Source document:
* START *

Git Product home page Git Product logo

vcsl's Introduction

Video Copy Segment Localization (VCSL) dataset and benchmark [CVPR2022]

This is the code for benchmarking segment-level video copy detection approaches with the Video Copy Segment Localization (VCSL) dataset [CVPR2022]. Paper Link. vcsl

Updates!!

  • 【2023-12-20】: We append 90k labelled video pairs data/append_202312 to VCSL, the corresponding ISC features can be found in data/vcsl_features.txt.
  • 【2023-03-05】: We append 11k labelled video pairs data/append_202301 to VCSL, the corresponding ISC features can be found in data/vcsl_features.txt.
  • 【2023-03-05】: We updated the dataset by removing duplicate video pairs (~1%), the benchmark results are updated accordingly.
  • 【2022-11-25】: Our recent work TransVCL was accepted by AAAI2023 (Paper Link, Code Link). TransVCL is a novel network with joint optimization of multiple components for segment-level video copy detection. It achieves the state-of-the-art performance on VCSL benchmark.
  • 【2022-07-15】: SOTA frame features (1st Place Solution of the Facebook AI Image Similarity Challenge repo) are extracted and available in data/vcsl_features.txt. This feature achieves best performance on VCSL benchmark with even more compact dimension (256d). We recommend to evaluate your video copy localization algorithm with this frame feature (marked as ISC).
  • 【2022-06-15】: We append 45k labelled copied video pairs data/append_2022S1 to VCSL (+27% more data compared with original VCSL dataset with 167k copied video pairs). Although small part of video links are not available, we will keep adding labelled video data to VCSL continuously to maintain its large scale.

* END *

Dataset records:

* START *

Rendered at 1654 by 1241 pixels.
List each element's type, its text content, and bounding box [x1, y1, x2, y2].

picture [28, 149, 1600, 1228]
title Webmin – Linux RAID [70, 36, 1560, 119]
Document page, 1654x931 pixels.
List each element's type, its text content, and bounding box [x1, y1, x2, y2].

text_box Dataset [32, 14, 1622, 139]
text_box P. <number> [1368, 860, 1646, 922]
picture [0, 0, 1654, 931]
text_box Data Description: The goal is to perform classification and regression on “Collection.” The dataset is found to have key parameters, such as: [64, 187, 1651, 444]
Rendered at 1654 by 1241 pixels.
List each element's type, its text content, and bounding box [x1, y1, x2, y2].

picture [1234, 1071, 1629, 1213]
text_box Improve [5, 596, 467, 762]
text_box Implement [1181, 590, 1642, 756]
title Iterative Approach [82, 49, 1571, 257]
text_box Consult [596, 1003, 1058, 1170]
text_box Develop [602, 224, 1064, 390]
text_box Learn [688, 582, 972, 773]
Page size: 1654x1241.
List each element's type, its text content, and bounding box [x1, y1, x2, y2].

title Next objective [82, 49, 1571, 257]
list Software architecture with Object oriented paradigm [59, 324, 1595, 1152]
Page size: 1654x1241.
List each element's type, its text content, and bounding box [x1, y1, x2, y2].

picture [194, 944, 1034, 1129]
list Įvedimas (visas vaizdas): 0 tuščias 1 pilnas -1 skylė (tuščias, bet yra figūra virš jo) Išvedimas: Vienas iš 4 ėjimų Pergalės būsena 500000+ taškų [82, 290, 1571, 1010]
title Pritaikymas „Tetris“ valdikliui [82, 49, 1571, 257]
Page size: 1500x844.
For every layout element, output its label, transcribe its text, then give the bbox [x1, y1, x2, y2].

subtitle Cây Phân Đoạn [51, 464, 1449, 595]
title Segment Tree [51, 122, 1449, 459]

* END *

Given task: According to the VCSL introduction, what is the dimension of the ISC frame feature? Answer from the VCSL introduction alone, not the data.

Answer below: 256 dimensions (256d).